▸ To be done:
a - Copy the part of the article on Chinese investment in North Korea that begins at the words "It is believed" and ends after "KDB report says.".
b - Put this sentence from the article on Chinese investment in North Korea into Spanish: "China's investment is focused on developing the North's natural resources with 70 percent invested in mines of iron, copper and molybdenum, the KDB report says."
c - Go on writing the article on Chinese investment in North Korea, starting after its last sentence.

▸ Excerpt provided:
-- begin --

Chinese investors include the Tonghua Steel and Iron Group, which bought 50-year mining rights to the Musan iron mine in North Korea for $909 million.

by Lee Jong-Heon
UPI Correspondent
Seoul (UPI) May 04, 2007
China has sharply expanded its business ventures in North Korea in recent years, tapping into the country's natural resources as it seeks to boost its leverage over the communist state, South Korea's state-run think tank says. What's more, China will exploit its impoverished neighbor further in future -- Beijing sees Pyongyang as a potential part of its northeastern area, bordering Russia or Mongolia, the research institute run by the Korea Development Bank opined.

North Korea has offered China the right to develop its underground resources to win much-needed hard currency and win Chinese protection from U.S. pressures, the institute said in a recent report.

China invested a total of $14.37 million in North Korea in 2005, up $9 million from 2004 and $1.5 million from 2002. China invested only $160,000 in 1998 and $480,000 in 1994.

It is believed more Chinese capital is flowing to the North because of the opaque nature of both regimes. But it is clear that China's investment has jumped since 2002, when North Korea adopted an economic reform package which eased restrictions on foreign investment.

China's investment is focused on developing the North's natural resources with 70 percent invested in mines of iron, copper and molybdenum, the KDB report says.

-- end --

▸ Extracted records:
-- begin --

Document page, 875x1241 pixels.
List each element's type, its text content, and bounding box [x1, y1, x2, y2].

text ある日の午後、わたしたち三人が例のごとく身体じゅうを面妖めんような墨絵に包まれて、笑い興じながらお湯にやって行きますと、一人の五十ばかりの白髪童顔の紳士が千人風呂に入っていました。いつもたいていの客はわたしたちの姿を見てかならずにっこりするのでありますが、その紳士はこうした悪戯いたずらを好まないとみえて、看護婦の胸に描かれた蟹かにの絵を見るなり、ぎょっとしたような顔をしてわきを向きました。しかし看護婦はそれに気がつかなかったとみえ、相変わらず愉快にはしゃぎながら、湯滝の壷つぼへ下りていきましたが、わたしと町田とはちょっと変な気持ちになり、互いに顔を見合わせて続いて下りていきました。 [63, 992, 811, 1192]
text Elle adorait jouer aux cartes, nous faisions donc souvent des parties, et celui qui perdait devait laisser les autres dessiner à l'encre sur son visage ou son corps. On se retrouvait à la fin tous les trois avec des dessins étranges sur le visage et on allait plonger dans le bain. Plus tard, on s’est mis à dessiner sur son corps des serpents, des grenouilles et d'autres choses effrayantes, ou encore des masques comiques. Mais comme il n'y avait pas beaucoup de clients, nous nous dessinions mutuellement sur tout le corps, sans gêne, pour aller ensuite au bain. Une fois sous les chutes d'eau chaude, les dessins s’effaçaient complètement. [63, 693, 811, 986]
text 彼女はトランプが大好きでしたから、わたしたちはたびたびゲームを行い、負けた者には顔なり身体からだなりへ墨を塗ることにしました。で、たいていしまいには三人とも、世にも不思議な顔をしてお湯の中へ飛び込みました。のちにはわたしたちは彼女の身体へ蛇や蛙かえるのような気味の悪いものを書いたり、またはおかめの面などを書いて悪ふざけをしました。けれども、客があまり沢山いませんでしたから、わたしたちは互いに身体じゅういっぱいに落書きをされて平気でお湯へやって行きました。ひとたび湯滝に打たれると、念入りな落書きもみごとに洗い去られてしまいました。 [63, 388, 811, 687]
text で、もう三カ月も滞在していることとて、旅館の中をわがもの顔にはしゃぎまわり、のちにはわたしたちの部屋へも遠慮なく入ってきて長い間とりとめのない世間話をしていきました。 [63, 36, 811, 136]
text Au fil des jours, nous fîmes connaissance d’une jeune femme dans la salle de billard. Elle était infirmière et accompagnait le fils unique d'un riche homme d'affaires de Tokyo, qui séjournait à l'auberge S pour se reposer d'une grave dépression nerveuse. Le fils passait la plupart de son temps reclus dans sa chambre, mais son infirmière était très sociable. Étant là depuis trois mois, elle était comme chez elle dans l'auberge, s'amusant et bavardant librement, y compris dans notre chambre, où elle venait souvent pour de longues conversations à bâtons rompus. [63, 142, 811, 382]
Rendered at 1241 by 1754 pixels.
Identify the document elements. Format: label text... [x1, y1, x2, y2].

-- end --
-- begin --

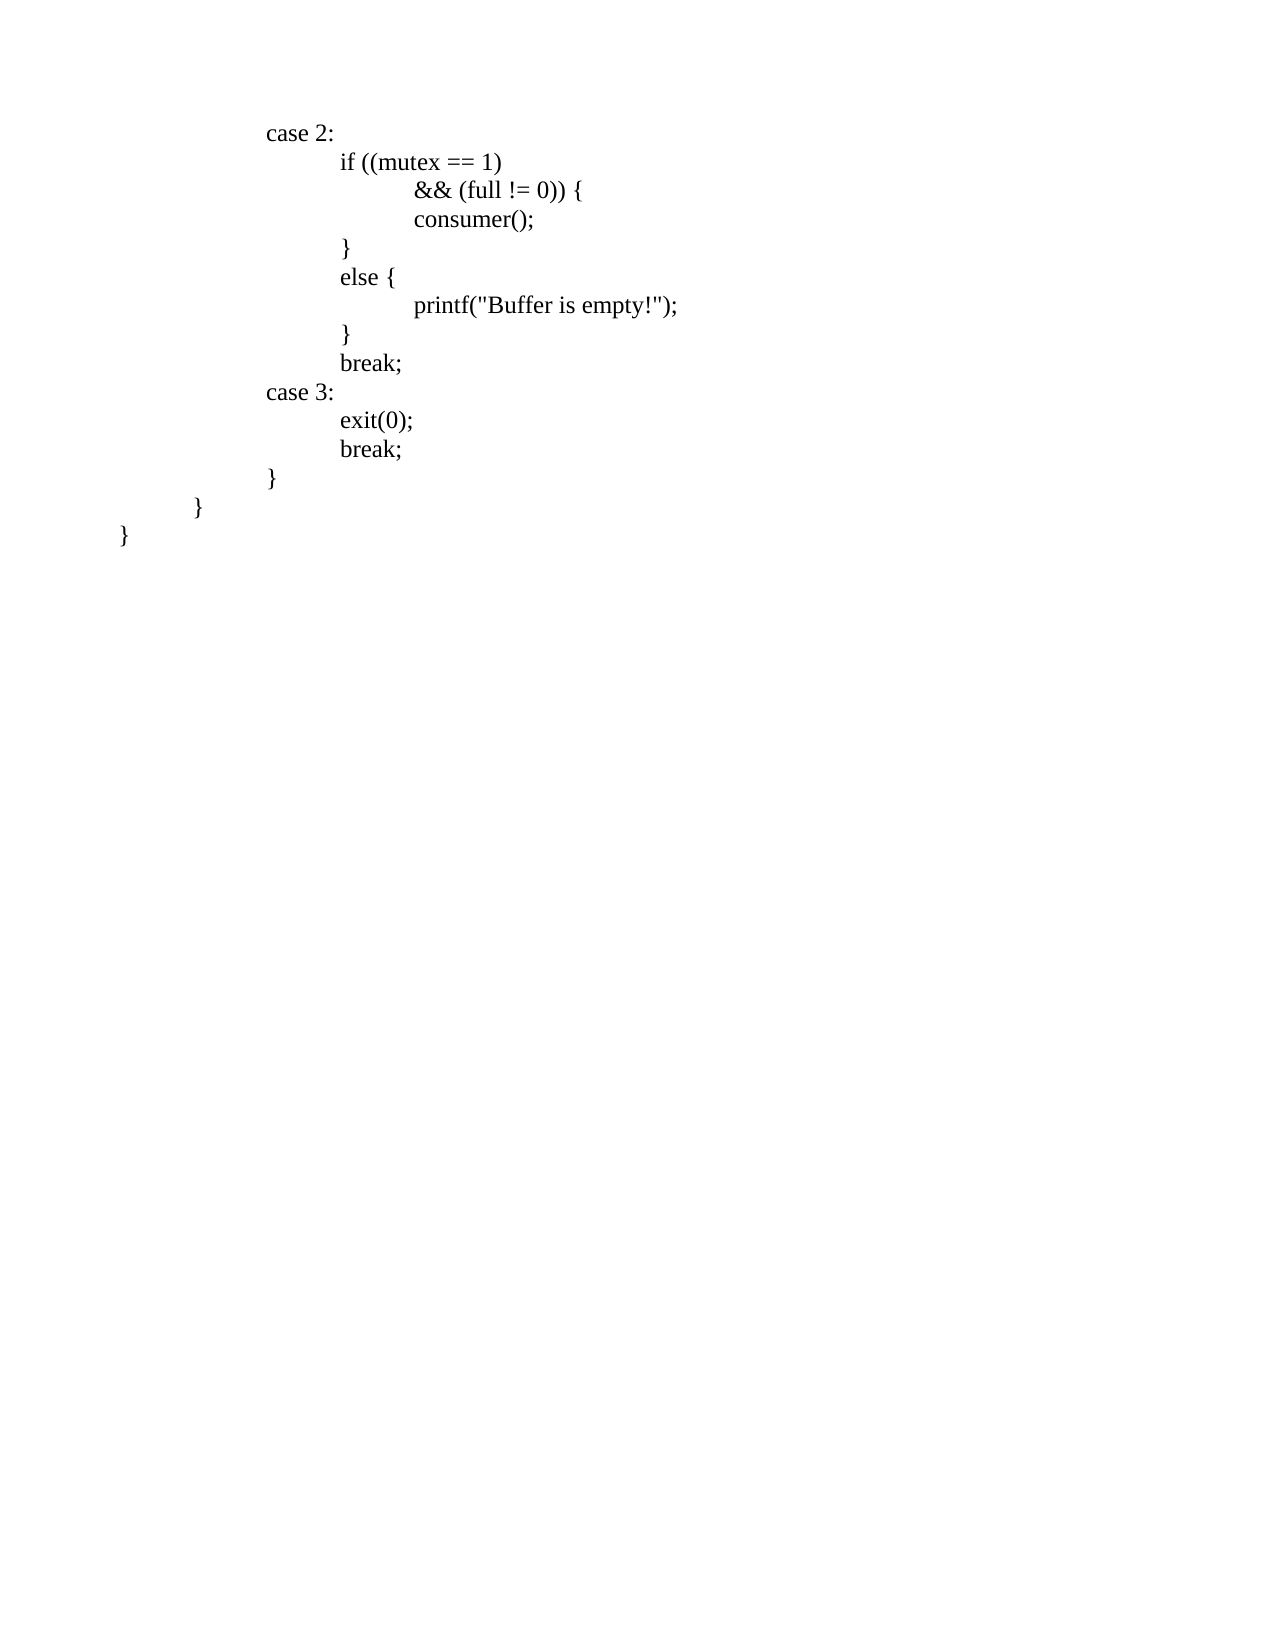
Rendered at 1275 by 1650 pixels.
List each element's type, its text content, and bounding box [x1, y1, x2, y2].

-- end --

▸ Final results:
a -
It is believed more Chinese capital is flowing to the North because of the opaque nature of both regimes. But it is clear that China's investment has jumped since 2002, when North Korea adopted an economic reform package which eased restrictions on foreign investment.

China's investment is focused on developing the North's natural resources with 70 percent invested in mines of iron, copper and molybdenum, the KDB report says.

b - La inversión de China se centra en el desarrollo de los recursos naturales del Norte, con un 70 por ciento invertido en minas de hierro, cobre y molibdeno, según el informe del KDB.

c -
Chinese investors include the Tonghua Steel and Iron Group, which bought 50-year mining rights to the Musan iron mine in North Korea for $909 million.

The mine, the largest open-air iron mine in Asia, holds 7 trillion tons of reserves, 66 percent of which is recoverable ore. China hopes to bring in 10 million tons of ore annually, the report says.

The Wookwang Group and San-doong's Guoda Gold Corp. has acquired 50-year mining rights to the Ryongdong coal mine, which produces 1 million tons of coal a year.

In January last year, Hebei-based Luanhe Industrial Group signed a $2.8 million deal under which it will have a 51 percent stake in the North's Hyesan Youth Cooper Mine. The mine is estimated to have 1.5 million tons of copper and 16,000 tons of silver.

China has already won Pyogyang's approval to build a highway in the North to carry the excavated minerals to the border. China has also agreed to spend $41 million on winning the exclusive right to develop and use the North's northeastern port of Rajin, the report says.

Furthermore, China and North Korea have agreed to jointly exploit offshore oil fields. Chinese oil authorities said they had found new oil reserves in Bohai Bay, which lies between North Korea and China; they believe reserves to be up to 5 billion barrels. North Korea said in 1997 that it had found oil reserves of around 5 billion to 40 billion barrels in the offshore area.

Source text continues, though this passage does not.